Task prompt: Rewrite the lines from the one holding "text 金門縣衛生局藥物食品檢驗科專案約用檢驗人員甄試實施要點 [187, 127, 1053, 164]" through the one holding "list 依據：本局107年度用人計畫及「金門縣政府及所屬機關學校約用人員管理 [187, 221, 1053, 296]", inclusive, with "專案約用" changed to "臨時約用" and all else left as it is. Give only those lines.

(Listings of boxed layout items)
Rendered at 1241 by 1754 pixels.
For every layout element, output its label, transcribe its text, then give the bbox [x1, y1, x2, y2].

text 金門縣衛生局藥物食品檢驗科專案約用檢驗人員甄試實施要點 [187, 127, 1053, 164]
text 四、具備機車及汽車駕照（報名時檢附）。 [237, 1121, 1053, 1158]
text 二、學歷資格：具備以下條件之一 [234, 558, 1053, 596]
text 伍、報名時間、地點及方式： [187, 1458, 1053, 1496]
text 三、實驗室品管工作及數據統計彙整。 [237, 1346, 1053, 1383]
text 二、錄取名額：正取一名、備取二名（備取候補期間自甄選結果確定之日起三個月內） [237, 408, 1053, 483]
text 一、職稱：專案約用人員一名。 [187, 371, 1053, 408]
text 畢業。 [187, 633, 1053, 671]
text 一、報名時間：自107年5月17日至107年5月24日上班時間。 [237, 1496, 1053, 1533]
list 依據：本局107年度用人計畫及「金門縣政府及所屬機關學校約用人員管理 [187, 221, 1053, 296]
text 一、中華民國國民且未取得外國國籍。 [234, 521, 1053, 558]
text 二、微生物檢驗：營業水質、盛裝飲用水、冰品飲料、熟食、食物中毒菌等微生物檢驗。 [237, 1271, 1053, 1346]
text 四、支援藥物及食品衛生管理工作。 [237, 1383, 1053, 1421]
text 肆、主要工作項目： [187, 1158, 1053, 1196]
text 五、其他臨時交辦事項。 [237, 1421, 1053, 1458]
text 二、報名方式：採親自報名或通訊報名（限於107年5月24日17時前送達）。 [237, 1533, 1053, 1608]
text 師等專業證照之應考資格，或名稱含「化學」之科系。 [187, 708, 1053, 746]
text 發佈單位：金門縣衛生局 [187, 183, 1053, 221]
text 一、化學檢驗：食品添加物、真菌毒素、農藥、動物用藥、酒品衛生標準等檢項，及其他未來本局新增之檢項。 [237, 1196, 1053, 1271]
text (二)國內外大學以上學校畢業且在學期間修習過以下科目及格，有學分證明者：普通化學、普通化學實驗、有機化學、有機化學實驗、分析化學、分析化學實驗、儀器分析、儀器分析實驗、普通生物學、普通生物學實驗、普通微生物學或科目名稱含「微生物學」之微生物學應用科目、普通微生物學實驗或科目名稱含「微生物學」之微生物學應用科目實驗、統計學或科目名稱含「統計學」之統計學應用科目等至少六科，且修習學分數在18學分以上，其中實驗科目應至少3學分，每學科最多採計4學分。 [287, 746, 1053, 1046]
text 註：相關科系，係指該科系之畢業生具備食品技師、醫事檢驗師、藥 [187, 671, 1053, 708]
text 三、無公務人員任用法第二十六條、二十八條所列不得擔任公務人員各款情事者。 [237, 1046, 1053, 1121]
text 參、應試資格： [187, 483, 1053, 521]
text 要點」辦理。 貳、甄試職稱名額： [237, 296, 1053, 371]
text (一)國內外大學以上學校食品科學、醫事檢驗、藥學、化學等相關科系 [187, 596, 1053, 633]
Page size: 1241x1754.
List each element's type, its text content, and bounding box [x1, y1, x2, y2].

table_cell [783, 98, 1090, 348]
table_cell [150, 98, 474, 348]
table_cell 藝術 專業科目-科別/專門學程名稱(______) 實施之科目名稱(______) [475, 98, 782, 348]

Full answer:
text 金門縣衛生局藥物食品檢驗科臨時約用檢驗人員甄試實施要點 [187, 127, 1053, 164]
text 四、具備機車及汽車駕照（報名時檢附）。 [237, 1121, 1053, 1158]
text 二、學歷資格：具備以下條件之一 [234, 558, 1053, 596]
text 伍、報名時間、地點及方式： [187, 1458, 1053, 1496]
text 三、實驗室品管工作及數據統計彙整。 [237, 1346, 1053, 1383]
text 二、錄取名額：正取一名、備取二名（備取候補期間自甄選結果確定之日起三個月內） [237, 408, 1053, 483]
text 一、職稱：臨時約用人員一名。 [187, 371, 1053, 408]
text 畢業。 [187, 633, 1053, 671]
text 一、報名時間：自107年5月17日至107年5月24日上班時間。 [237, 1496, 1053, 1533]
list 依據：本局107年度用人計畫及「金門縣政府及所屬機關學校約用人員管理 [187, 221, 1053, 296]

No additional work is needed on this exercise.